• **Trecho do texto**:

════════

Temos que investir agora já que temos a garantia máxima de estabilidade, o contrato aprovado pelo Congresso, e mais que isso não se pode exigir. Precisamos do gás da Bolívia e a Bolívia precisa da nossa compra. Dizer, como o editorial da Folha, que deveríamos esperar a estabilidade, o que é? Derrubar o governo da Bolívia?

FOLHA - O senhor apoiou, depois da revelação do potencial do megacampo de Tupi, a proposta da ANP de criar novos modelos de exploração de óleo no Brasil. Qual o modelo que deveria ser adotado?
GABRIELLI
- Tupi traz um novo horizonte de exploração de petróleo no Brasil, com dimensões significativamente maiores do que temos hoje. Portanto, o risco exploratório caiu muito. Os modelos de concessão via leilão, que existe no Brasil mas não no mundo, ocorrem quando você tem um risco exploratório muito grande. Portanto, dá vantagens para quem assume os riscos e em situações em que os países não têm tecnologia ou recursos financeiros para desenvolver a produção.
Em países em que se tem riscos exploratórios menores ou que têm capacidade tecnológica e de investimento maior, os modelos são de produção compartilhada e de prestação de serviços. São modelos que não implicam necessariamente concessão via pagamento de bônus [no leilão], royalties e participações especiais. Com Tupi, a base estrutural do risco exploratório mudou e o país tem capacidade financeira e tecnológica para desenvolver sua produção.

FOLHA - Com que modelo?
GABRIELLI
- Eu não posso me manifestar neste momento porque a decisão é do Congresso, não é nem do presidente.

FOLHA - Mas o sr. vai ser ouvido.

════════

• **Registros de dados**:
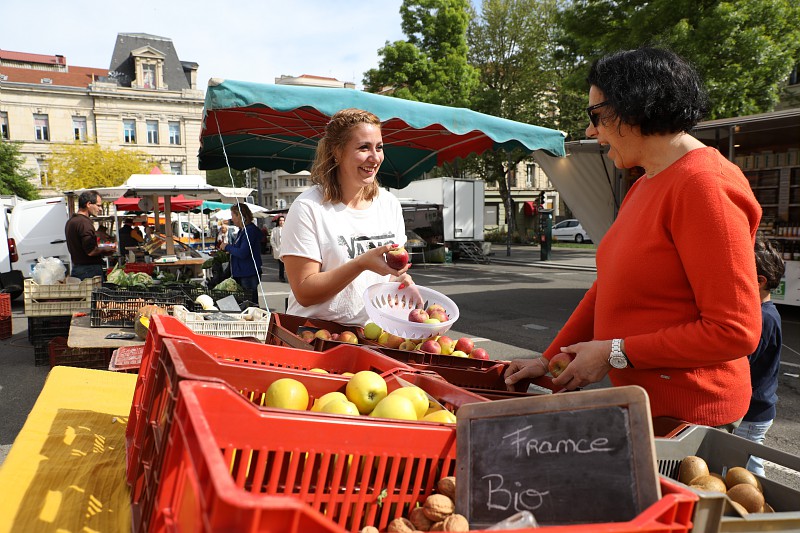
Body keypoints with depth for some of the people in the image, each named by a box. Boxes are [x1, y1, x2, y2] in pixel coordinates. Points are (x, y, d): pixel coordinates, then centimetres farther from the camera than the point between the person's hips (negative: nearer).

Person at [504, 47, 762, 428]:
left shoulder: (705, 186, -19)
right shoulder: (643, 188, 11)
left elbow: (735, 331, -23)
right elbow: (608, 288, 14)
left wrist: (614, 353, -18)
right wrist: (548, 359, 10)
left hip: (685, 414, -8)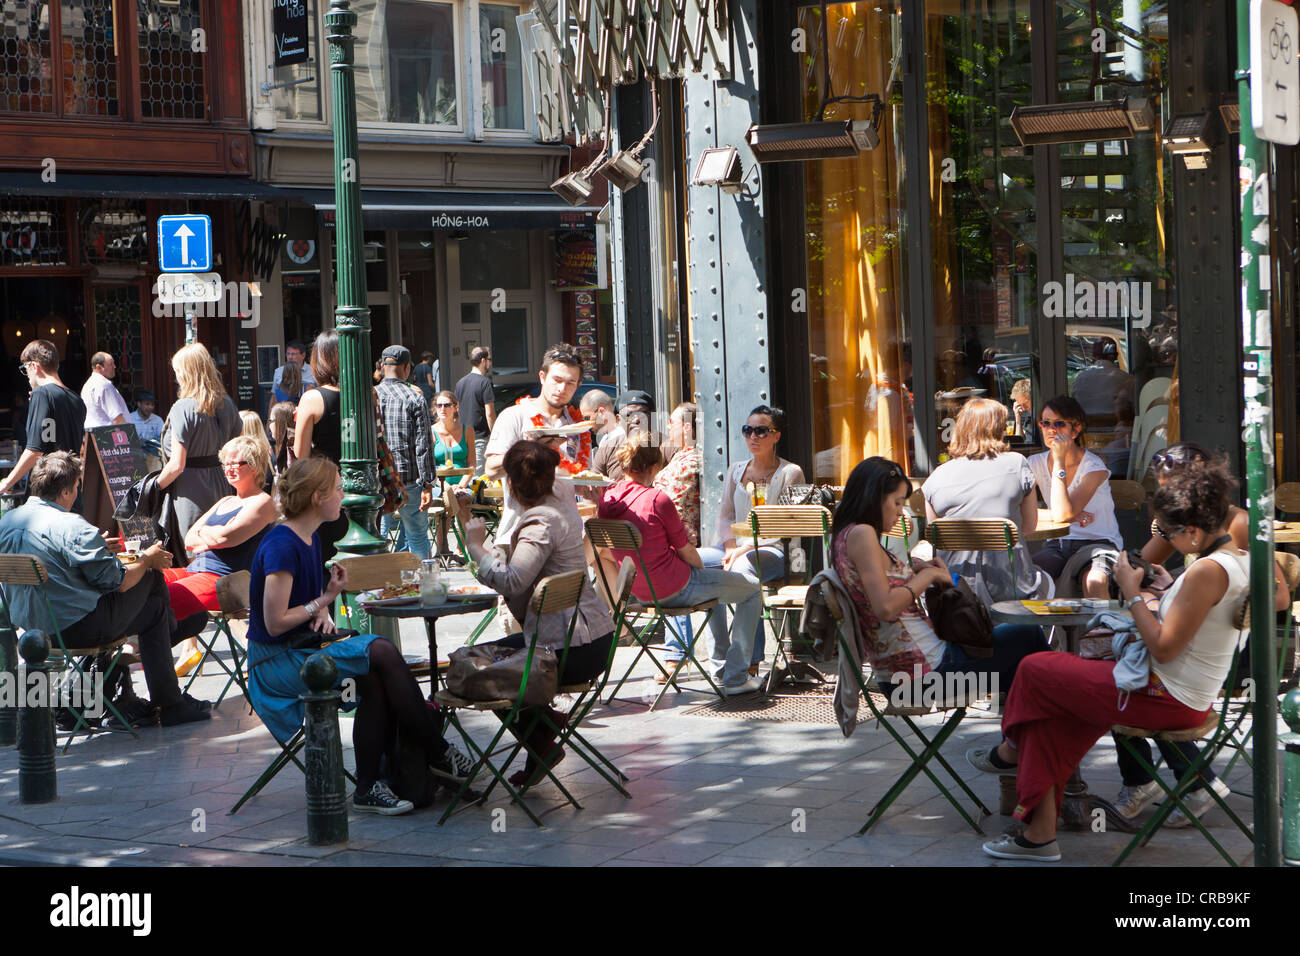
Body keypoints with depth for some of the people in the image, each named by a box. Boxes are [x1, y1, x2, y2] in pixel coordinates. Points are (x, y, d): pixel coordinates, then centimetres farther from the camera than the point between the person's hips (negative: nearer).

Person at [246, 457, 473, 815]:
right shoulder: (281, 546, -18)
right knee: (382, 652, -22)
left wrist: (322, 614, -1)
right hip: (276, 662, -9)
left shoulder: (310, 537, 11)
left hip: (304, 648, 9)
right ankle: (439, 755, -12)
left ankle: (368, 787, -15)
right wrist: (325, 600, -12)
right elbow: (276, 622, -21)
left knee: (375, 683, -20)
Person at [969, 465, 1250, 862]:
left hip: (1167, 701, -10)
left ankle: (1011, 751, 33)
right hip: (1193, 698, 10)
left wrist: (1132, 592, -16)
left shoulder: (1207, 571, -26)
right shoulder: (1238, 558, 4)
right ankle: (1039, 832, 14)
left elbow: (1164, 649, -24)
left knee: (1034, 670, 3)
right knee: (1052, 713, 13)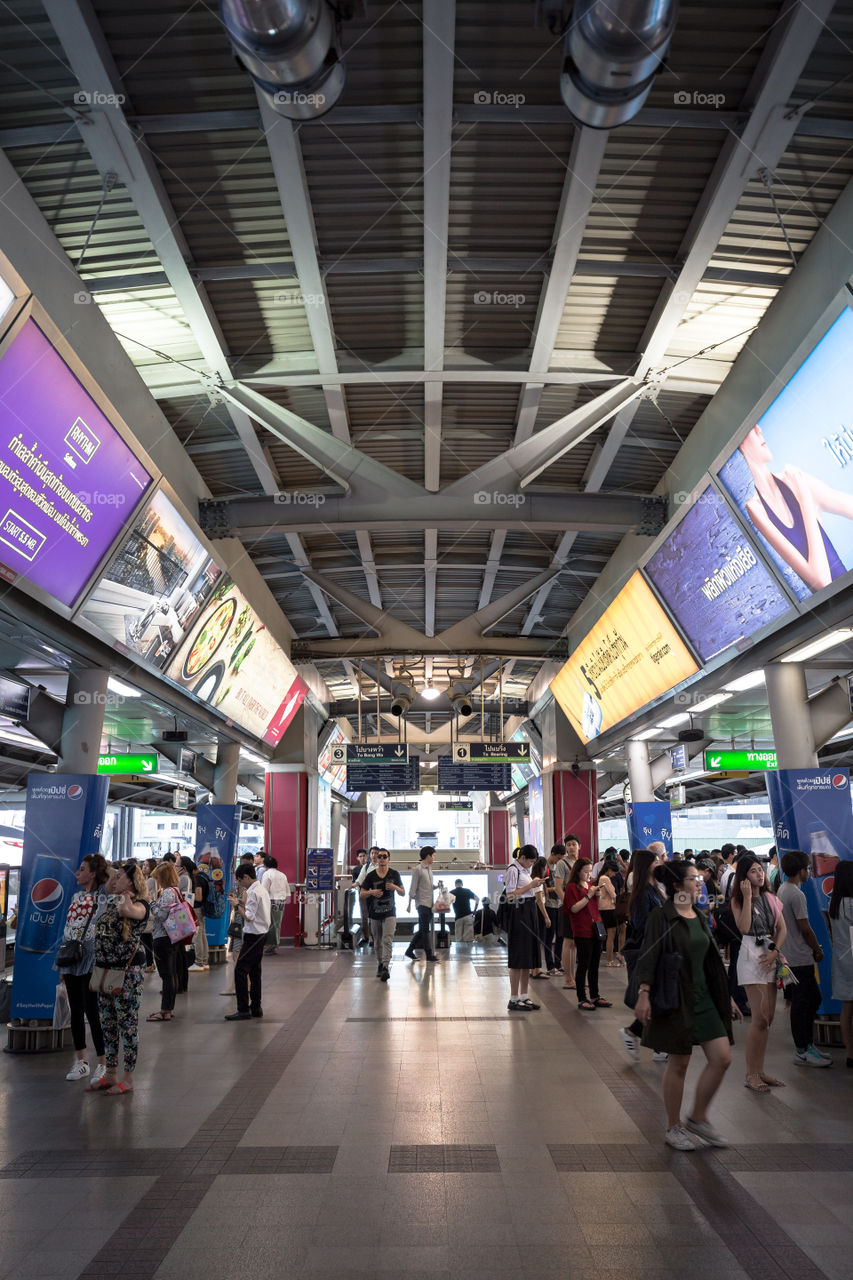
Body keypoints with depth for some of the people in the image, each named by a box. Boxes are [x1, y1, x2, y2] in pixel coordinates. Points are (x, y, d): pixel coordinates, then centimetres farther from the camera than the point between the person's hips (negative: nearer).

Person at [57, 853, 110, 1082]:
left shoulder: (104, 897, -10)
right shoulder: (77, 897, 13)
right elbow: (67, 929, 17)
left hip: (91, 962, -7)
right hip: (72, 961, 7)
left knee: (93, 1012, -4)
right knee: (75, 1012, 14)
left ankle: (103, 1064, 10)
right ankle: (81, 1061, 27)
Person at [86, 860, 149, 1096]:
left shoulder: (139, 904, -13)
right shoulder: (111, 903, 11)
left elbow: (127, 911, -37)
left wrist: (124, 897, -17)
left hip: (128, 971, -8)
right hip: (105, 970, 8)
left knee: (128, 1023, 1)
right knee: (107, 1023, 15)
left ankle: (127, 1079, 11)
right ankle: (110, 1075, 27)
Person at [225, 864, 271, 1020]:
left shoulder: (253, 892, -17)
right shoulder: (262, 889, 12)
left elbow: (249, 917, -20)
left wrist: (237, 904, -8)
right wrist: (243, 903, 8)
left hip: (253, 936, -10)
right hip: (261, 935, 10)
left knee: (240, 970, -6)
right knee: (254, 971, 15)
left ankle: (243, 1010, -5)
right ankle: (256, 1007, 20)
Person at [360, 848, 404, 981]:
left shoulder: (394, 874, 2)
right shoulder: (371, 875, 1)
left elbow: (403, 893, 8)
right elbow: (362, 894, 5)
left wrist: (395, 887, -13)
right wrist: (371, 892, -16)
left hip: (390, 912, -2)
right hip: (375, 913, 2)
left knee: (387, 940, -15)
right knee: (377, 942, 12)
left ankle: (386, 967, -19)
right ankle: (381, 964, 31)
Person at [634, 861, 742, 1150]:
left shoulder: (698, 917, 10)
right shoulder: (661, 917, -12)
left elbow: (712, 960, 16)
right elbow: (649, 956, -17)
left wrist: (726, 996, 18)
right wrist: (644, 994, -25)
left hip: (703, 996, 7)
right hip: (675, 998, -7)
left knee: (722, 1058, 3)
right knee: (679, 1063, 2)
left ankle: (698, 1117, 21)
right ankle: (673, 1128, 20)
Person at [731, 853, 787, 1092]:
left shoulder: (771, 898, 11)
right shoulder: (738, 900, -3)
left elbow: (782, 928, 8)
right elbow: (744, 927, -17)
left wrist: (775, 952, -6)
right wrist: (748, 897, -16)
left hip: (770, 957, 5)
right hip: (751, 956, -5)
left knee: (768, 1018, 8)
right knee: (760, 1018, -8)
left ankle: (760, 1071, 18)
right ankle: (751, 1075, 2)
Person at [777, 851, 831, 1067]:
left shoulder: (782, 890, 11)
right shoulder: (796, 895, -19)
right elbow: (804, 928, -17)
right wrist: (818, 949, -2)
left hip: (791, 956, 10)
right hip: (800, 958, -10)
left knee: (813, 998, 17)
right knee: (801, 1003, -2)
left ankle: (807, 1044, 24)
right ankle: (802, 1051, 6)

════════

• **Enunciado**: Reproduza, sem nenhuma alteração, o trecho da entrevista que começa com as palavras que contêm "FOLHA - Com" e termina em "vai ser ouvido.".

• **Resposta do exercício**:
FOLHA - Com que modelo?
GABRIELLI
- Eu não posso me manifestar neste momento porque a decisão é do Congresso, não é nem do presidente.

FOLHA - Mas o sr. vai ser ouvido.